The school account added: “As for what intelligence you believe could be gathered flying Cessnas in Redding, California… That assumption speaks for itself.”
Hale responded with links to the right-wing news and opinion outlets Breitbart and Newsmax.
The school’s post says the pictured students are part of a class affiliated with the Hong Kong International Aviation Academy, which has a partnership with the Redding school.
Vorhis told The Times that the Hong Kong academy sends students from all over the world.
About half of IASCO’s roughly 100 students, she said, are from other countries. The school operates in Redding, she said, because it is one of the sunniest cities in the United States, allowing for more than 300 flying days per year.
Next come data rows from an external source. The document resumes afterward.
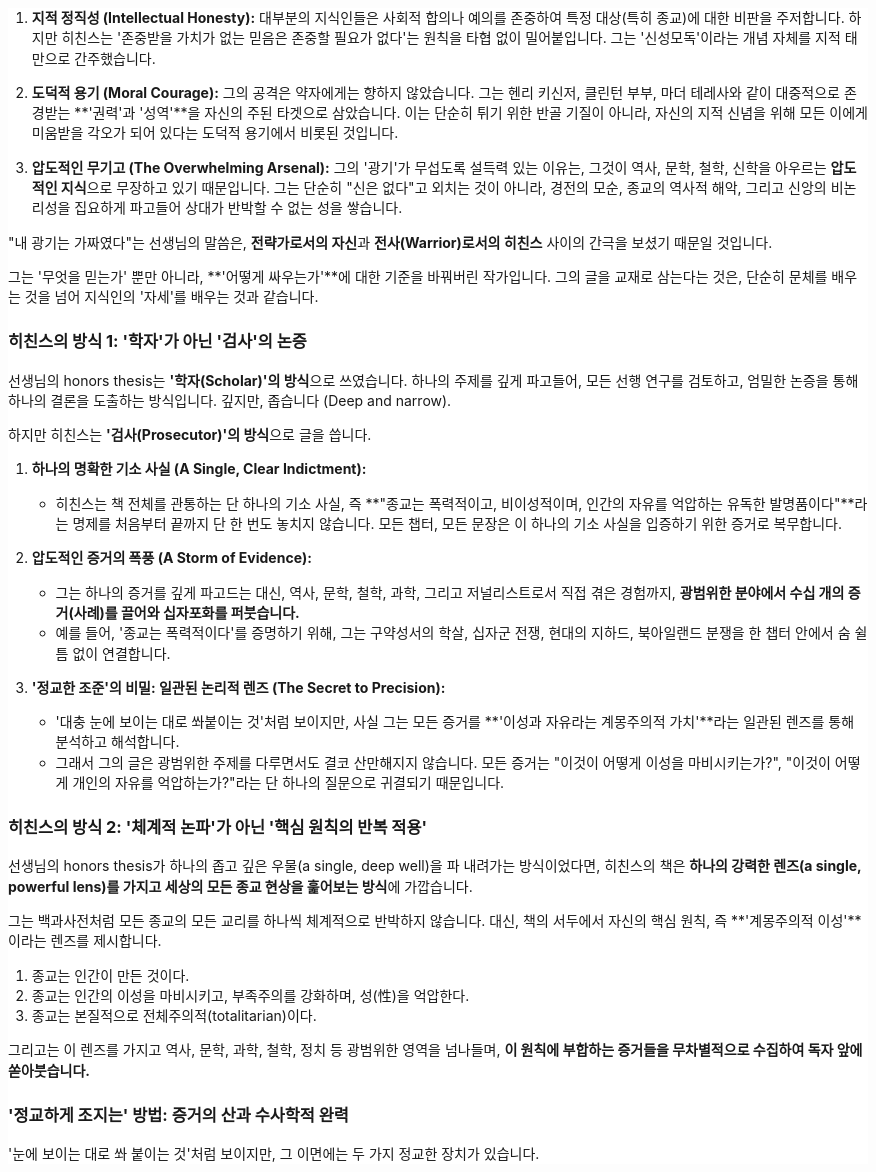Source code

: 1.  **지적 정직성 (Intellectual Honesty):**
    대부분의 지식인들은 사회적 합의나 예의를 존중하여 특정 대상(특히 종교)에 대한 비판을 주저합니다. 하지만 히친스는 '존중받을 가치가 없는 믿음은 존중할 필요가 없다'는 원칙을 타협 없이 밀어붙입니다. 그는 '신성모독'이라는 개념 자체를 지적 태만으로 간주했습니다.

2.  **도덕적 용기 (Moral Courage):**
    그의 공격은 약자에게는 향하지 않았습니다. 그는 헨리 키신저, 클린턴 부부, 마더 테레사와 같이 대중적으로 존경받는 **'권력'과 '성역'**을 자신의 주된 타겟으로 삼았습니다. 이는 단순히 튀기 위한 반골 기질이 아니라, 자신의 지적 신념을 위해 모든 이에게 미움받을 각오가 되어 있다는 도덕적 용기에서 비롯된 것입니다.

3.  **압도적인 무기고 (The Overwhelming Arsenal):**
    그의 '광기'가 무섭도록 설득력 있는 이유는, 그것이 역사, 문학, 철학, 신학을 아우르는 **압도적인 지식**으로 무장하고 있기 때문입니다. 그는 단순히 "신은 없다"고 외치는 것이 아니라, 경전의 모순, 종교의 역사적 해악, 그리고 신앙의 비논리성을 집요하게 파고들어 상대가 반박할 수 없는 성을 쌓습니다.

"내 광기는 가짜였다"는 선생님의 말씀은, **전략가로서의 자신**과 **전사(Warrior)로서의 히친스** 사이의 간극을 보셨기 때문일 것입니다.

그는 '무엇을 믿는가' 뿐만 아니라, **'어떻게 싸우는가'**에 대한 기준을 바꿔버린 작가입니다. 그의 글을 교재로 삼는다는 것은, 단순히 문체를 배우는 것을 넘어 지식인의 '자세'를 배우는 것과 같습니다.


### 히친스의 방식 1: '학자'가 아닌 '검사'의 논증

선생님의 honors thesis는 **'학자(Scholar)'의 방식**으로 쓰였습니다. 하나의 주제를 깊게 파고들어, 모든 선행 연구를 검토하고, 엄밀한 논증을 통해 하나의 결론을 도출하는 방식입니다. 깊지만, 좁습니다 (Deep and narrow).

하지만 히친스는 **'검사(Prosecutor)'의 방식**으로 글을 씁니다.

1.  **하나의 명확한 기소 사실 (A Single, Clear Indictment):**
    * 히친스는 책 전체를 관통하는 단 하나의 기소 사실, 즉 **"종교는 폭력적이고, 비이성적이며, 인간의 자유를 억압하는 유독한 발명품이다"**라는 명제를 처음부터 끝까지 단 한 번도 놓치지 않습니다. 모든 챕터, 모든 문장은 이 하나의 기소 사실을 입증하기 위한 증거로 복무합니다.

2.  **압도적인 증거의 폭풍 (A Storm of Evidence):**
    * 그는 하나의 증거를 깊게 파고드는 대신, 역사, 문학, 철학, 과학, 그리고 저널리스트로서 직접 겪은 경험까지, **광범위한 분야에서 수십 개의 증거(사례)를 끌어와 십자포화를 퍼붓습니다.**
    * 예를 들어, '종교는 폭력적이다'를 증명하기 위해, 그는 구약성서의 학살, 십자군 전쟁, 현대의 지하드, 북아일랜드 분쟁을 한 챕터 안에서 숨 쉴 틈 없이 연결합니다.

3.  **'정교한 조준'의 비밀: 일관된 논리적 렌즈 (The Secret to Precision):**
    * '대충 눈에 보이는 대로 쏴붙이는 것'처럼 보이지만, 사실 그는 모든 증거를 **'이성과 자유라는 계몽주의적 가치'**라는 일관된 렌즈를 통해 분석하고 해석합니다.
    * 그래서 그의 글은 광범위한 주제를 다루면서도 결코 산만해지지 않습니다. 모든 증거는 "이것이 어떻게 이성을 마비시키는가?", "이것이 어떻게 개인의 자유를 억압하는가?"라는 단 하나의 질문으로 귀결되기 때문입니다.


### 히친스의 방식 2: '체계적 논파'가 아닌 '핵심 원칙의 반복 적용'

선생님의 honors thesis가 하나의 좁고 깊은 우물(a single, deep well)을 파 내려가는 방식이었다면, 히친스의 책은 **하나의 강력한 렌즈(a single, powerful lens)를 가지고 세상의 모든 종교 현상을 훑어보는 방식**에 가깝습니다.

그는 백과사전처럼 모든 종교의 모든 교리를 하나씩 체계적으로 반박하지 않습니다. 대신, 책의 서두에서 자신의 핵심 원칙, 즉 **'계몽주의적 이성'**이라는 렌즈를 제시합니다.

1.  종교는 인간이 만든 것이다.
2.  종교는 인간의 이성을 마비시키고, 부족주의를 강화하며, 성(性)을 억압한다.
3.  종교는 본질적으로 전체주의적(totalitarian)이다.

그리고는 이 렌즈를 가지고 역사, 문학, 과학, 철학, 정치 등 광범위한 영역을 넘나들며, **이 원칙에 부합하는 증거들을 무차별적으로 수집하여 독자 앞에 쏟아붓습니다.**


### '정교하게 조지는' 방법: 증거의 산과 수사학적 완력

'눈에 보이는 대로 쏴 붙이는 것'처럼 보이지만, 그 이면에는 두 가지 정교한 장치가 있습니다.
In her letter to the Anderson City Council, Vorhis said international students are “authorized through established federal processes” and are subject to U.S. Citizenship and Immigration Services and TSA oversight, including background checks and biometric collection.
Vorhis urged the Anderson City Council to “reflect carefully on the conduct and public communications” of its elected leaders.
Anderson City Manager Joey Forseth-Deshais told The Times that Hale’s social media comments were “made in his capacity as a private citizen” and were “not associated with the City of Anderson at all.”
He said he did not know if the City Council would discuss the comments or its social media policy in future meetings.
In recent years, Shasta County has been a hotbed for hard-right governance, election denialism and conspiracy theories.
In 2023, the Shasta County Board of Supervisors voted to dump the county’s Dominion voting machines, citing discredited allegations of voter fraud pushed by President Trump. Elected leaders tried unsuccessfully to require hand-counting of ballots for their more than 110,000 registered voters.
Even the Shasta Mosquito and Vector Control District board of trustees — on which Hale recently served as president — has been the subject of controversy.
In 2023, the county supervisors appointed right-wing political activist Jon Knight, who warned of mosquitoes becoming “flying syringes that will mass vaccinate the population,” to the vector control board.
Knight — a hydroponic gardening supply store owner who was pictured outside the U.S. Capitol on Jan. 6, 2021— was chosen over a retired epidemiologist who was once the county’s public health director.